Directions ▸
1 > According to the SpMV abstract, what speedup was observed for the hybrid cluster?
2 > Revise the SpMV abstract by rewriting the stretch from "Presents a model" through "1.4 is observed." with "sub-matrices" changed to "blocks".
3 > List every abbreviation that appears in the SpMV abstract.

Text shown ▸
Presents a model and implementation to perform SpMV using Hadoop-CUDA Hybrid approach. Sparse Matrix Vector Multiplication (SpMV) is a very important part of various scientific computations. The SCOO format is used, which is the best format on GPU for the computation on CUDA based on performance. Input matrix is split into smaller sub-matrices using Hadoop. Individual data nodes store these sub-matrices. Required CUDA kernels are then invoked on the individual GPU-possessing cluster nodes. Experiments performed to compare the performance of Hadoop-CUDA cluster and non-Hadoop CUDA system shows that hybrid cluster is performing better and a speedup of around 1.4 is observed.

Source data:
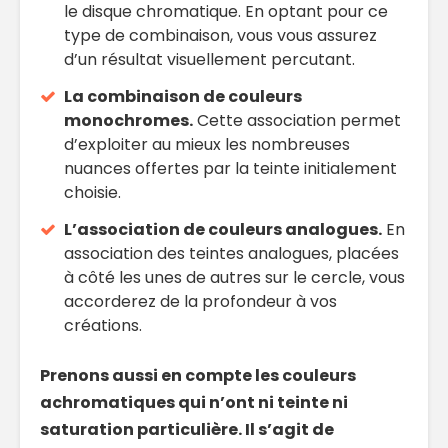
le disque chromatique. En optant pour ce
type de combinaison, vous vous assurez
d’un résultat visuellement percutant.
La combinaison de couleurs
monochromes.
Cette association permet
d’exploiter au mieux les nombreuses
nuances offertes par la teinte initialement
choisie.
L’association de couleurs analogues.
En
association des teintes analogues, placées
à côté les unes de autres sur le cercle, vous
accorderez de la profondeur à vos
créations.
Prenons aussi en compte les couleurs
achromatiques qui n’ont ni teinte ni
saturation particulière. Il s’agit de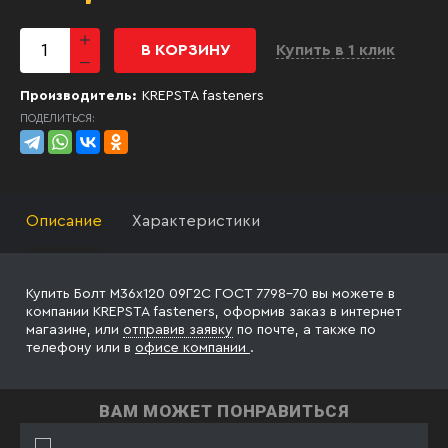
В КОРЗИНУ
Купить в 1 клик
Производитель:
KREPSTA fasteners
ПОДЕЛИТЬСЯ:
Описание
Характеристики
Купить Болт М36х120 09Г2С ГОСТ 7798-70 вы можете в
компании KREPSTA fasteners, оформив заказ в интернет
магазине, или
отправив заявку
по почте, а также по
телефону
или в
офисе компании
.
ВАМ МОЖЕТ ПОНРАВИТЬСЯ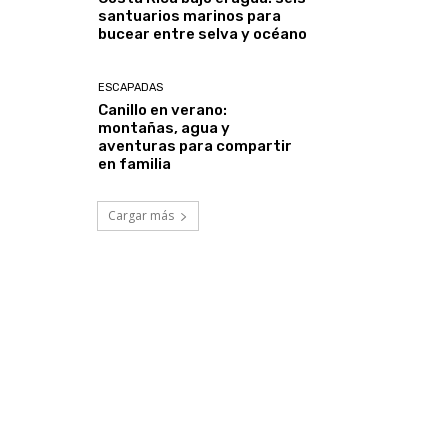
santuarios marinos para
bucear entre selva y océano
ESCAPADAS
Canillo en verano:
montañas, agua y
aventuras para compartir
en familia
Cargar más
*
co:*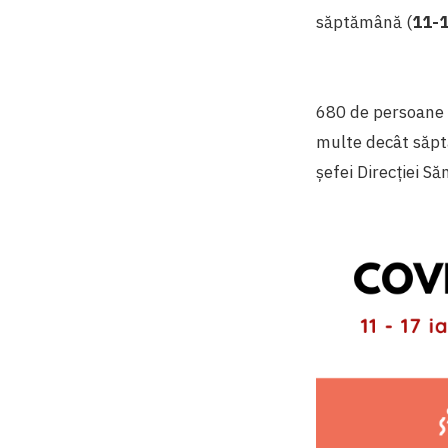
săptămână (
11-1
680 de persoane i
multe decât săpt
șefei Direcției S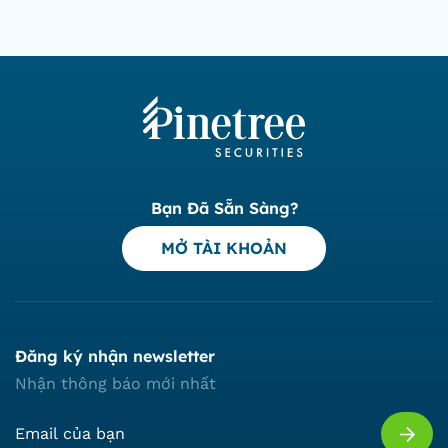
Bạn Đã Sẵn Sàng?
MỞ TÀI KHOẢN
Đăng ký nhận newsletter
Nhận thông báo mới nhất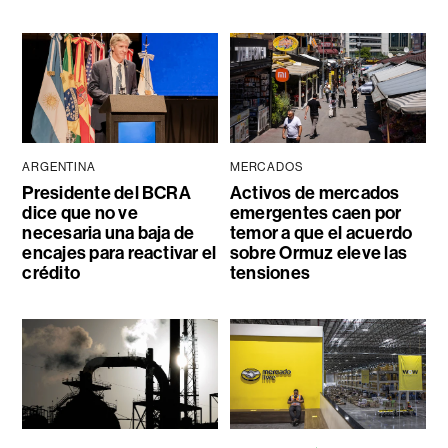
ARGENTINA
MERCADOS
Presidente del BCRA
Activos de mercados
dice que no ve
emergentes caen por
necesaria una baja de
temor a que el acuerdo
encajes para reactivar el
sobre Ormuz eleve las
crédito
tensiones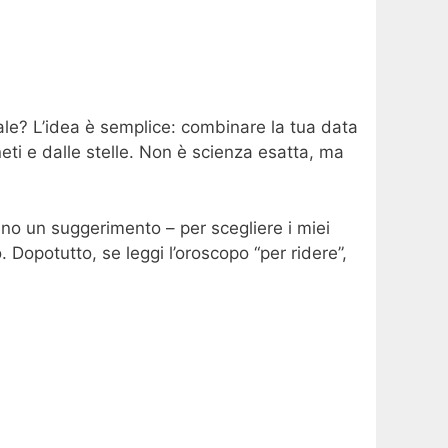
rale? L’idea è semplice: combinare la tua data
eti e dalle stelle. Non è scienza esatta, ma
no un suggerimento – per scegliere i miei
Dopotutto, se leggi l’oroscopo “per ridere”,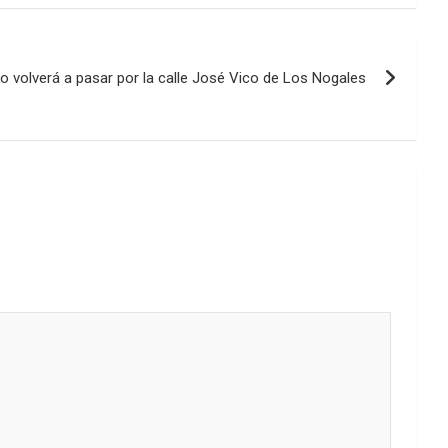
aumentar
o
disminuir
o volverá a pasar por la calle José Vico de Los Nogales
el
volumen.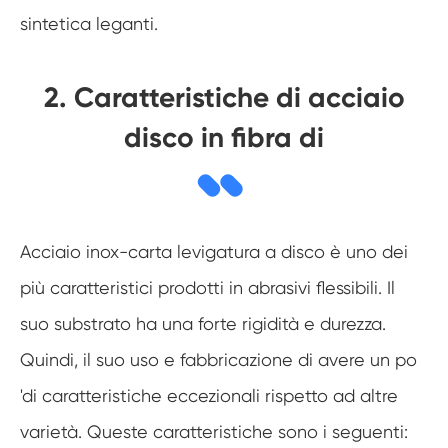
sintetica leganti.
2. Caratteristiche di acciaio
disco in fibra di
Acciaio inox-carta levigatura a disco è uno dei
più caratteristici prodotti in abrasivi flessibili. Il
suo substrato ha una forte rigidità e durezza.
Quindi, il suo uso e fabbricazione di avere un po
'di caratteristiche eccezionali rispetto ad altre
varietà. Queste caratteristiche sono i seguenti: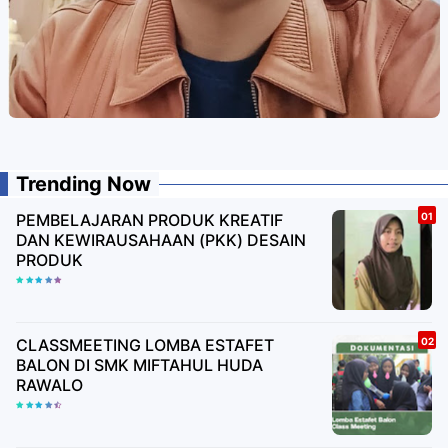
Trending Now
PEMBELAJARAN PRODUK KREATIF
DAN KEWIRAUSAHAAN (PKK) DESAIN
PRODUK
CLASSMEETING LOMBA ESTAFET
BALON DI SMK MIFTAHUL HUDA
RAWALO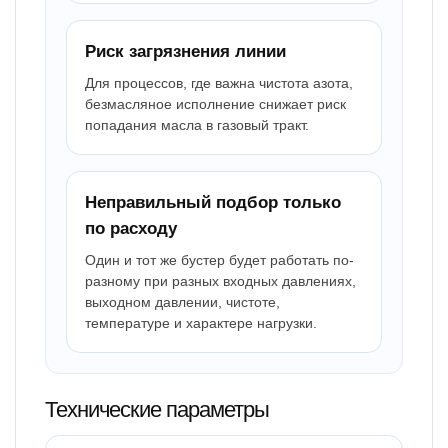
Риск загрязнения линии
Для процессов, где важна чистота азота,
безмасляное исполнение снижает риск
попадания масла в газовый тракт.
Неправильный подбор только
по расходу
Один и тот же бустер будет работать по-
разному при разных входных давлениях,
выходном давлении, чистоте,
температуре и характере нагрузки.
Технические параметры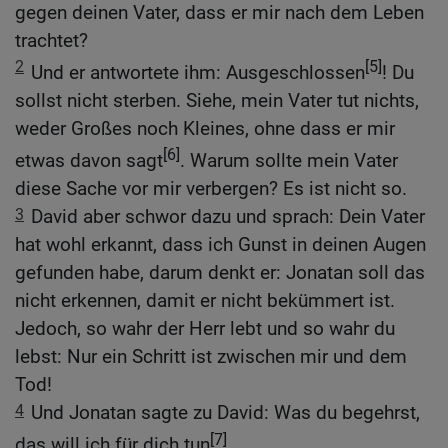
gegen deinen Vater, dass er mir nach dem Leben
trachtet?
2
[5]
Und er antwortete ihm: Ausgeschlossen
! Du
sollst nicht sterben. Siehe, mein Vater tut nichts,
weder Großes noch Kleines, ohne dass er mir
[6]
etwas davon sagt
. Warum sollte mein Vater
diese Sache vor mir verbergen? Es ist nicht so.
3
David aber schwor dazu und sprach: Dein Vater
hat wohl erkannt, dass ich Gunst in deinen Augen
gefunden habe, darum denkt er: Jonatan soll das
nicht erkennen, damit er nicht bekümmert ist.
Jedoch, so wahr der Herr lebt und so wahr du
lebst: Nur ein Schritt ist zwischen mir und dem
Tod!
4
Und Jonatan sagte zu David: Was du begehrst,
[7]
das will ich für dich tun
.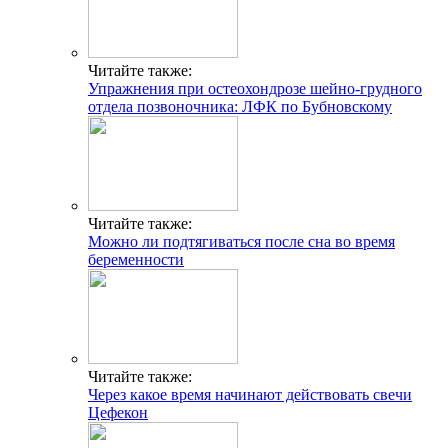
Читайте также:
Упражнения при остеохондрозе шейно-грудного
отдела позвоночника: ЛФК по Бубновскому
Читайте также:
Можно ли подтягиваться после сна во время
беременности
Читайте также:
Через какое время начинают действовать свечи
Цефекон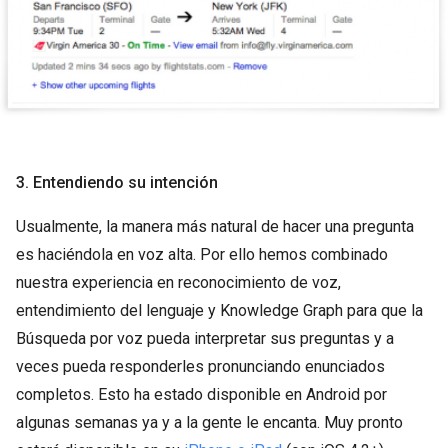
3. Entendiendo su intención
Usualmente, la manera más natural de hacer una pregunta
es haciéndola en voz alta. Por ello hemos combinado
nuestra experiencia en reconocimiento de voz,
entendimiento del lenguaje y Knowledge Graph para que la
Búsqueda por voz pueda interpretar sus preguntas y a
veces pueda responderles pronunciando enunciados
completos. Esto ha estado disponible en Android por
algunas semanas ya y a la gente le encanta. Muy pronto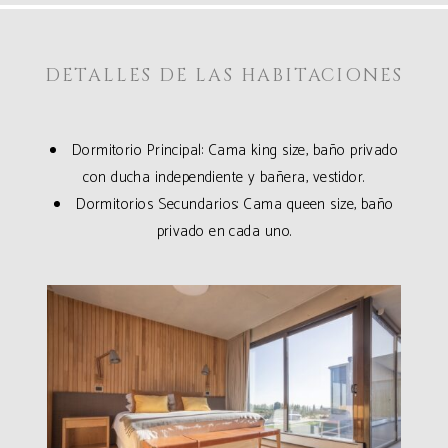
DETALLES DE LAS HABITACIONES
Dormitorio Principal: Cama king size, baño privado
con ducha independiente y bañera, vestidor.
Dormitorios Secundarios: Cama queen size, baño
privado en cada uno.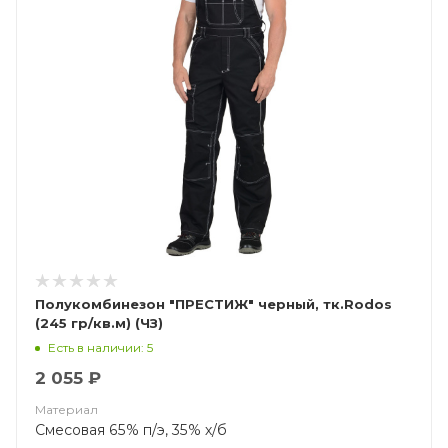
Полукомбинезон "ПРЕСТИЖ" черный, тк.Rodos
(245 гр/кв.м) (ЧЗ)
Есть в наличии: 5
2 055 ₽
Материал
Смесовая 65% п/э, 35% х/б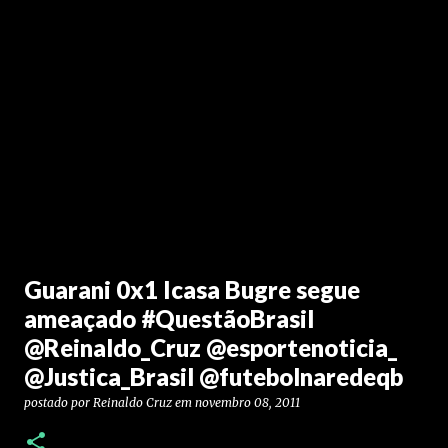
Guarani 0x1 Icasa Bugre segue
ameaçado #QuestãoBrasil
@Reinaldo_Cruz @esportenoticia_
@Justica_Brasil @futebolnaredeqb
postado por
Reinaldo Cruz
em
novembro 08, 2011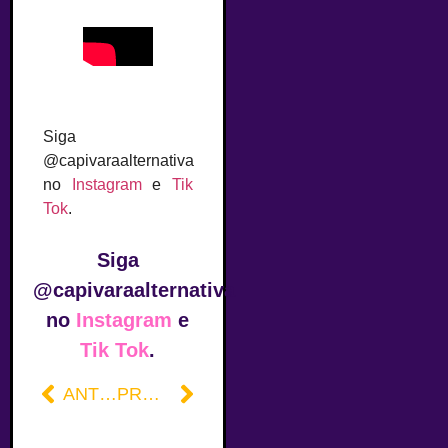
Siga
@capivaraalternativa
no
Instagram
e
Tik
Tok
.
Siga
@capivaraalternativa
no
Instagram
e
Tik Tok
.
ANTERIOR
PRÓXIMO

Your written answers ▸
1 > A speedup of around 1.4.

2 >
Presents a model and implementation to perform SpMV using Hadoop-CUDA Hybrid approach. Sparse Matrix Vector Multiplication (SpMV) is a very important part of various scientific computations. The SCOO format is used, which is the best format on GPU for the computation on CUDA based on performance. Input matrix is split into smaller blocks using Hadoop. Individual data nodes store these blocks. Required CUDA kernels are then invoked on the individual GPU-possessing cluster nodes. Experiments performed to compare the performance of Hadoop-CUDA cluster and non-Hadoop CUDA system shows that hybrid cluster is performing better and a speedup of around 1.4 is observed.

3 > SpMV, SCOO, GPU, CUDA